[PROMPT]:
Carry the online comments about the WHO, China and cell-tower access forward from their final sentence.

[EXCERPT TO READ]:

I see the WHO as being completely consistent, it’s objective/priority is to protect and repair, and it can’t protect and repair the global disadvantaged without China’s assistance. So is there any doubt China got the all clear, not for any reason other than we need China’s capabilities to provide cheap vaccines and China is happy to politicise that resource!
So the WHO evidence also becomes a moot point, because the evidence conflicts with it’s objective, it has so many parallels to Huawei and other technical embargoes.
@cpcf
The issue isn’t what can be done technically whether it is hardware or software or some other form of exploit but the issue of nonsense stories and misinformation and misdirection with a large dose of hypocrisy.
I wasn’t born yesterday and know when I am being flannelled and being taught to suck eggs.
The UK is currently neck deep in bad governance and human rights abuses and cover-ups. They do this not because that is where the science or evidence or even law is but because they can. There is no other reason.
Just as an aside.
One of our factory sites has a major cell node for the surrounding micro-cells, each node serves up about a dozen other towers dotted at regular intervals around the horizon. Twice in the past year we have been contacted by sub-contractors claiming to be telecoms maintenance, both times asking for outside hours site access to the cell tower, yet by law the tower owner and operator have their own bylocks and we can’t refuse them 24×7 access.

[Items in a dataset]:
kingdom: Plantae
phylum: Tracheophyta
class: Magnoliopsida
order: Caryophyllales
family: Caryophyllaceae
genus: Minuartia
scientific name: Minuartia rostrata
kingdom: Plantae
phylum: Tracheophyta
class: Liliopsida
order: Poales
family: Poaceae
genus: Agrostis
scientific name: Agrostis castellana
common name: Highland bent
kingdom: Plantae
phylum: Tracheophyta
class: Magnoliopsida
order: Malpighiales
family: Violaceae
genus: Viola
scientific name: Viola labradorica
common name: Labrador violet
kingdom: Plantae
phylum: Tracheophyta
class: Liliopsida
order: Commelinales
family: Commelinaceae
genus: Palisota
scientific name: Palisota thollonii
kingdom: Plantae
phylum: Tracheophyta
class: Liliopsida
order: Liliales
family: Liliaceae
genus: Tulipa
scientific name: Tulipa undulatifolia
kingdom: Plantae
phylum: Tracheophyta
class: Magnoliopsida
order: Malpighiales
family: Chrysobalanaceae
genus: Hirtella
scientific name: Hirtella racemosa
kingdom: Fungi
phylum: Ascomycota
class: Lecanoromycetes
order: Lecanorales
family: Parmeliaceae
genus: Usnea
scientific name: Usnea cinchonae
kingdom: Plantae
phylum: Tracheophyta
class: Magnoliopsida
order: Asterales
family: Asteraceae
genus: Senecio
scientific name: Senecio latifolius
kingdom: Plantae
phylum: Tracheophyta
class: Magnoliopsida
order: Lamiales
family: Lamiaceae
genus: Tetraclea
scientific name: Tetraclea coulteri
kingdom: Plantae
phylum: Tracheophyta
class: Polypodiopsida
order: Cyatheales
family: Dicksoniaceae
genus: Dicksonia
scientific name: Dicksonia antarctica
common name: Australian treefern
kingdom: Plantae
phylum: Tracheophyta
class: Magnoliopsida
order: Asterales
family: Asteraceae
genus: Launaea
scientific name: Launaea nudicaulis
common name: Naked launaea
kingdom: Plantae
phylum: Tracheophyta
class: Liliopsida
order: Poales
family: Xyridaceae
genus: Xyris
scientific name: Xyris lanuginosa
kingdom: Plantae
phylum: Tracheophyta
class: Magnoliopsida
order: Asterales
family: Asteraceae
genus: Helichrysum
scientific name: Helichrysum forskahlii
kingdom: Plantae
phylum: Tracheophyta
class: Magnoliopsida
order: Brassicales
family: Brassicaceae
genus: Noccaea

[TASK RESULT]:
The second time we got a request we contacted the tower operators and they said they had no idea about the request and thanked us for not allowing the callers/visitors onsite. When we did our own investigation, the company requesting access did not exist, we haven’t heard anymore and we do not expect we will. These aren’t people that turn up with a ladder and some pliers, they arrive with high reach cherry-pickers and multiple trucks with 3 or 4 workers in each cabin. The give away is asking us for access, the official tower owners never do, they just report when they will be onsite and let themselves in.
I worked for a company with connections to GCHQ and we had stuff diverted by the Soviets. This was not a surprise. There is also a fascinating story about the CIA conducting an operation on Russian soil to dismantle and analyse a Soviet space capsule. There are also stories of the Russians obtaining none classified material from a US naval base by which means they were from the dougnut orders able to assess the capabilities and capacities of the naval base. Another story and it’s not the only example of the US opening its big fat mouth about classified UK material.
These past few years have seen a lot of fingers being pointed and wagged in all directions and that’s just on issues of human rights abuses and nuclear anti-proliferation treaties and the pandemic. There are also countless stories of so-called advanced Western nations (thinking of two in particular) ramming through public policy like the snoopers scharter and “weaponised psychology” and “economic murder” and dodgy tax havens and the list goes on. I have a fair idea what goes on in the rest of the world. Some of it is good and some of it is not very pretty. What does annoy me domestically is advanced nations with no excuses causing problems because of extremist elements which harm their own populations and who respond with the rallying cry we need more pain or a big evil to finger point at. It’s not just the big issues or legacy issues but wholly avoidable petty minded cruelty of it all.
The Bloomberg hack story is just QAnon for a different social demographic
Ooh. That’s a zinger.
Bruce Schneier considers the Bloomberg story legitimate:
https://www.schneier.com/blog/archives/2021/02/chinese-supply-chain-attack-on-computer-systems.html
Schneiers gone a bit “Atlantic Council” in his old age. Most of his readers think the story is junk.
Well, I’m no expert, and I don’t really have an opinion of my own, but I trust Schneier’s judgment more than I do that of anonymous blog commenters – here or there.
Schneier is correct about two things: Supply chain issues both theoretical and real exist, and military and security services consider it to be a real problem. Nobody has an issue with this. The Bloomberg story is still junk.